At present, the origin of the low-Cl- fluids is enigmatic. Low Cl- values in marine pore waters have been observed in environments ranging from accretionary prisms to passive continental margins. One possible external source of low-Cl- fluids in passive continental margins is the advection of meteoric waters from the continent (e.g., Austin, Christie-Blick, Malone, et al., 1998). However, the geographic separation of the sites (Fig. F3) and the general geologic setting (see "Geologic Setting" in "Introduction") make it improbable that continental recharge occurred here.
Possible internal sources that may provide low-Cl- fluids include (1) gas hydrate dissociation; (2) dehydration reactions of hydrous minerals, such as clays and biogenic opal; (3) clay membrane ion filtration (e.g., Kastner et al., 1991; Hesse and Harrison, 1981; Paull, Matsumoto, Wallace, et al., 1996); and perhaps (4) connate fluids. Gas hydrate dissociation is a common cause of such profiles in continental margin settings. However, crude estimates of the base of the gas hydrate stability zone (GHSZ) at Sites 1168, 1170, and 1171, assuming a pure methane and seawater system, indicate that the low-Cl- fluids are below the stability zone. The depth of the hydrate stability zone will be sensitive to the chemistry of the pore fluids and incorporation of other gases into the hydrate structure (Dickens and Quinby-Hunt, 1997; Sloan, 1998). Therefore, a more rigorous calculation of gas hydrate stability may extend the depth of the stability zone. However, the presence of low-Cl- fluids at Site 1172, with only traces of methane present, appears to eliminate gas hydrates as a possible mechanism, at least at Site 1172.

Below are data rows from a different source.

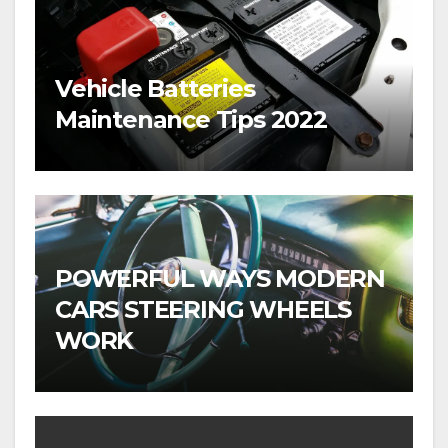
Vehicle Batteries
Maintenance Tips 2022
POWERFUL WAYS MODERN
CARS STEERING WHEELS
WORK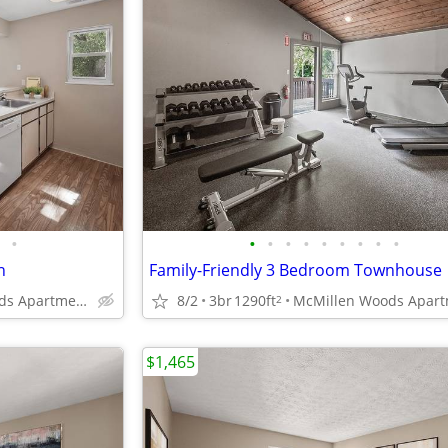
•
•
•
•
•
•
•
•
•
•
n
Family-Friendly 3 Bedroom Townhouse
McMillen Woods Apartments
8/2
3br
1290ft
2
$1,465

We also currently cannot eliminate connate fluids as the possible source of fresher fluids. However, the distinct Cl- maxima and minima should have been smoothed by diffusional processes that are clearly at work with other interstitial water constituents (Fig. F23). In fact, the jagged nature of the Cl- profiles suggests that the emplacement of fresher fluids has occurred relatively recently. Clay mineral reactions are a well-known source of fresh fluids, and clay content increases in the older part of the sedimentary succession (see "Lithostratigraphy"). Although reaction kinetics are also important, previous research, both experimental and natural observations, indicates that dehydration reactions (e.g., alteration of smectite) occur at elevated temperatures of 80°C or higher (e.g., Perry and Hower, 1972; Velde, 1983). Downhole temperature measurements made during Leg 189 indicate geothermal gradients of ~50°-60°C/km, and all sites were drilled <1 km deep. Thus, the origin of these regionally extensive fresher pore fluids remains unresolved, and postcruise isotopic analysis of the interstitial waters will be required to better understand these diagenetically and/or paleoenvironmentally important fluids.
In addition to the low-Cl- fluids, pore-water profiles are characterized by reactions involving the alteration of silicate minerals, carbonate recrystallization, and organic matter degradation (Fig. F23). Alteration of silicate minerals, within and below the cored section, may have lead to covarying decreases in Mg2+ and K+ and increases in Li+ within the pore fluids. The smooth, diffusional Mg2+ and K+ profiles observed at all sites are likely the result of uptake in reactions below the cored interval. Carbonate recrystallization is most pronounced in the Oligocene and Neogene pelagic carbonates, resulting in increases in interstitial Sr2+. The thinnest carbonate sequence (Site 1171) has the lowest Sr2+ concentrations with the thinnest interval of elevated Sr2+ (cf. Sr2+ to carbonate profiles in Fig. F22). As described above, organic matter reactions are most active in the thick, organic-rich Eocene sediments in the lower part of the cored intervals, which may result in differing sulfate gradients (i.e., thicknesses of the sulfate reduction zone) as sulfate is rapidly depleted in the organic-rich Eocene sections.